Pensez-vous que la méthanisation va continuer à se développer ?
Oui. Nous observons une dynamique forte depuis trois ans, avec 1,5 TWh de capacité annuelle supplémentaire installée chaque année. L’objectif de la Programmation pluriannuelle de l’énergie — atteindre 6 TWh en 2023 — va être dépassé dès cette année ! Nous estimons le potentiel de production à 30–35 TWh de biométhane en 2030, et 90–130 TWh en 2050 4. Il existe également un fort potentiel au niveau des couvertures de fosse à lisier, ces unités de microméthanisation ne traitant que des effluents d’élevage et valorisant le biogaz en autonomie sur les élevages. 40 existent aujourd’hui, alors qu’il existe plusieurs dizaines de milliers de fosses à lisier.
Dispose-t-on de suffisamment de biomasses ? France Stratégie5 estime que les gisements existants sont deux fois moindres que ceux pris en compte dans la Stratégie nationale bas-carbone.
Les effluents d’élevage sont la ressource prioritaire à utiliser.

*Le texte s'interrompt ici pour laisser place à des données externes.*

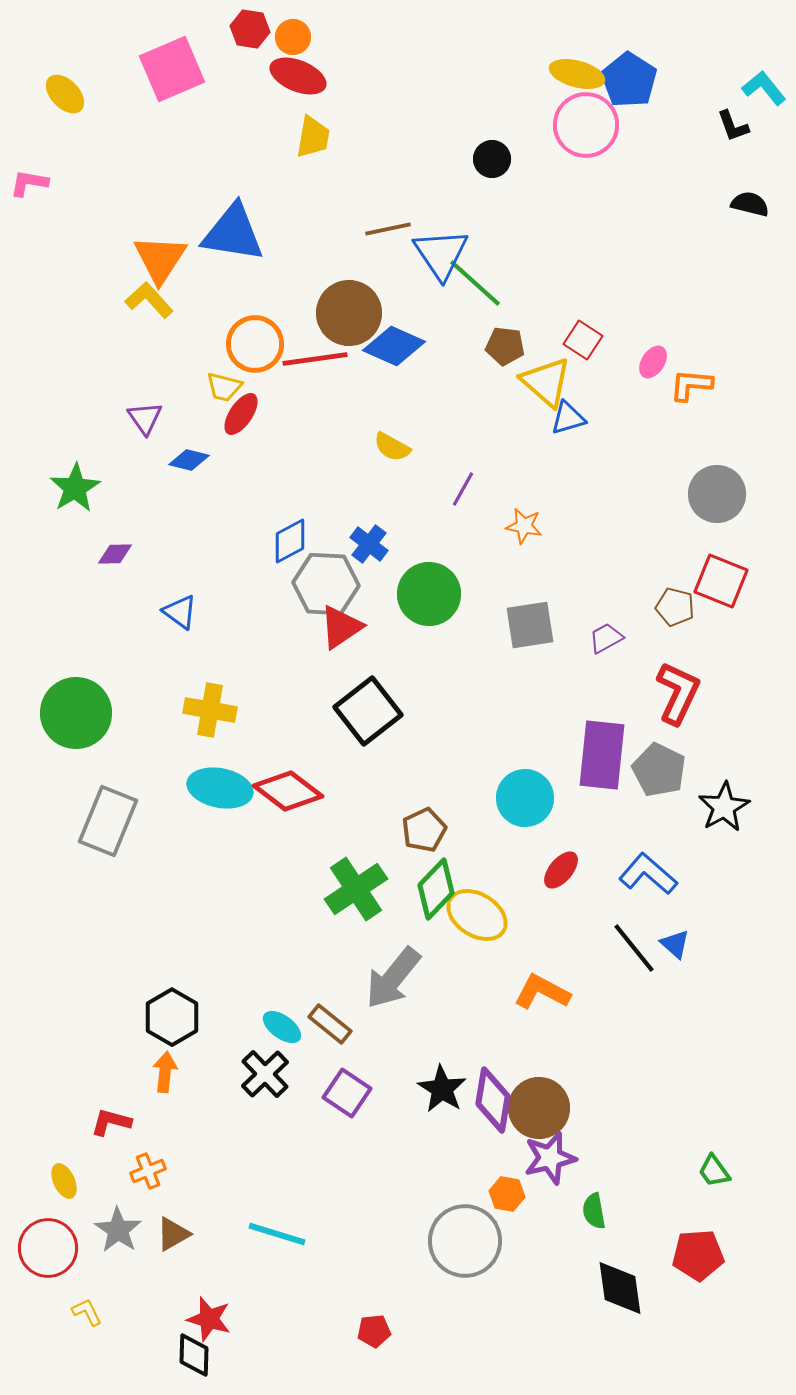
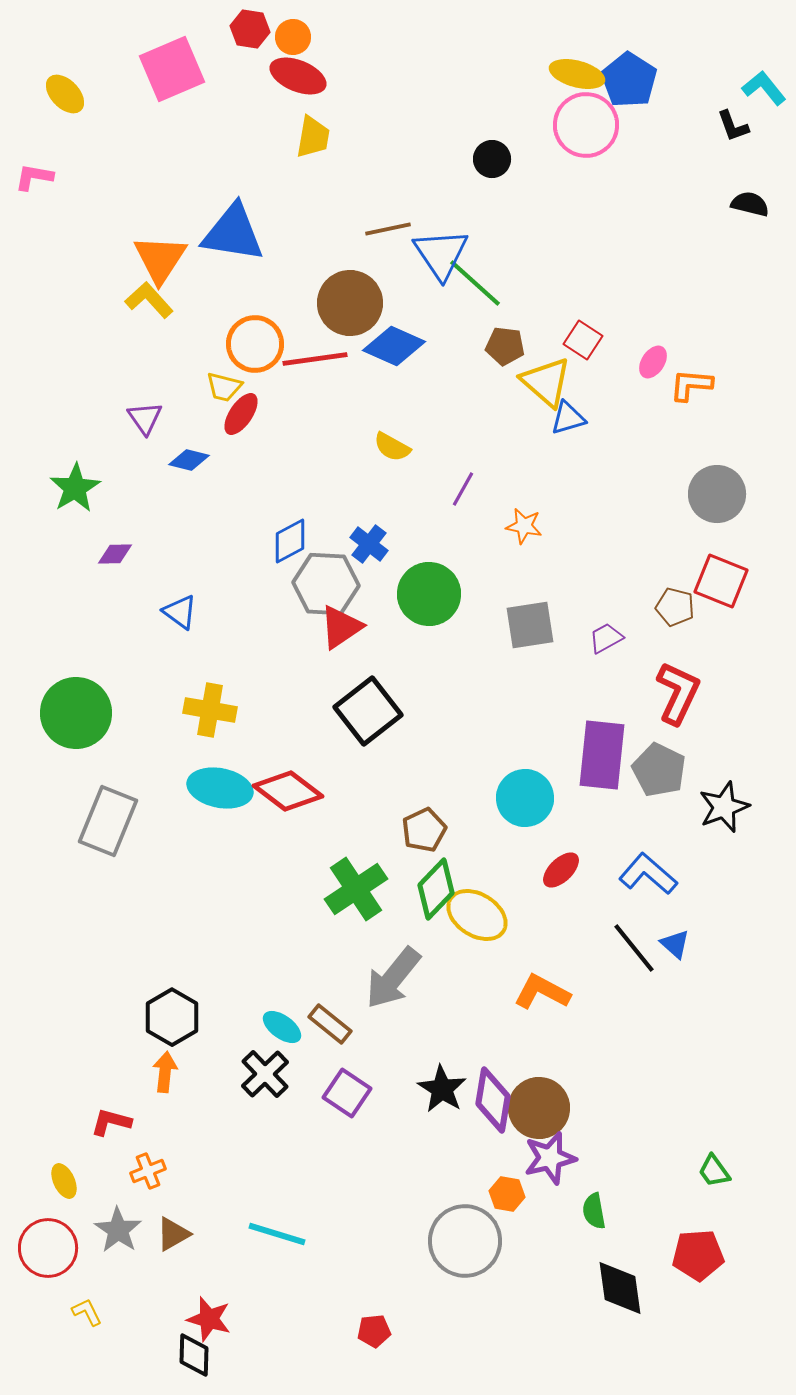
pink L-shape at (29, 183): moved 5 px right, 6 px up
brown circle at (349, 313): moved 1 px right, 10 px up
black star at (724, 807): rotated 9 degrees clockwise
red ellipse at (561, 870): rotated 6 degrees clockwise
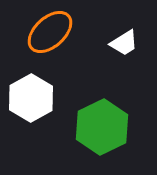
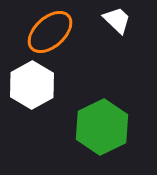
white trapezoid: moved 7 px left, 23 px up; rotated 104 degrees counterclockwise
white hexagon: moved 1 px right, 13 px up
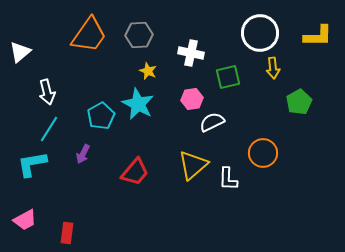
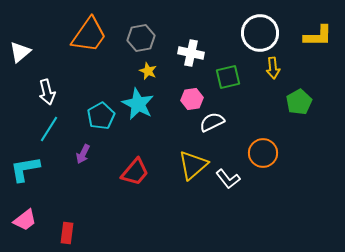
gray hexagon: moved 2 px right, 3 px down; rotated 8 degrees counterclockwise
cyan L-shape: moved 7 px left, 5 px down
white L-shape: rotated 40 degrees counterclockwise
pink trapezoid: rotated 10 degrees counterclockwise
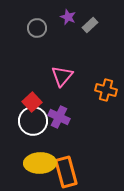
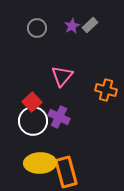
purple star: moved 4 px right, 9 px down; rotated 21 degrees clockwise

Ce gisement doit être complété de substrats plus méthanogènes (comme les végétaux) afin de trouver un bon compromis technico-économique. Dans nos travaux prospectifs, le gisement mobilisable en tonnages bruts est constitué de 50 % d’effluents d’élevage, 30 % de cultures intermédiaires et 20 % d’autres déchets. Les cultures ou couverts intermédiaires sont indispensables pour atteindre nos objectifs de production d’énergie renouvelable.
Certains pays comme l’Allemagne ont choisi de produire des cultures annuelles dédiées à la production d’énergie. Il est indispensable d’encadrer cet usage pour éviter la concurrence alimentaire. En France, cette part est limitée réglementairement à 15 % des zones cultivées, et est actuellement comprise entre 3 et 6 %.
Certains riverains s’opposent à l’installation d’unités de méthanisation, dénonçant les nuisances sonores, olfactives ou les risques d’explosion. Est-ce un frein au développement de la filière ?
Les unités de méthanisation sont des installations classées pour la protection de l’environnement, elles sont donc soumises à de nombreuses réglementations de prévention des risques environnementaux et pour les populations. Par leur activité agricole d’origine, les exploitants sont déjà habitués à gérer les effluents d’élevage : seule la gestion du biogaz est nouvelle et demande formation et rigueur d’exploitation. Les risques en cas d’accident concernent surtout le personnel des exploitations et non les riverains.
Ma crainte se situe plutôt au niveau des installations de très grande taille, dont la pérennité des approvisionnements et les performances environnementales peuvent être questionnées. L’intégration locale des projets ne joue pas en faveur de ces installations.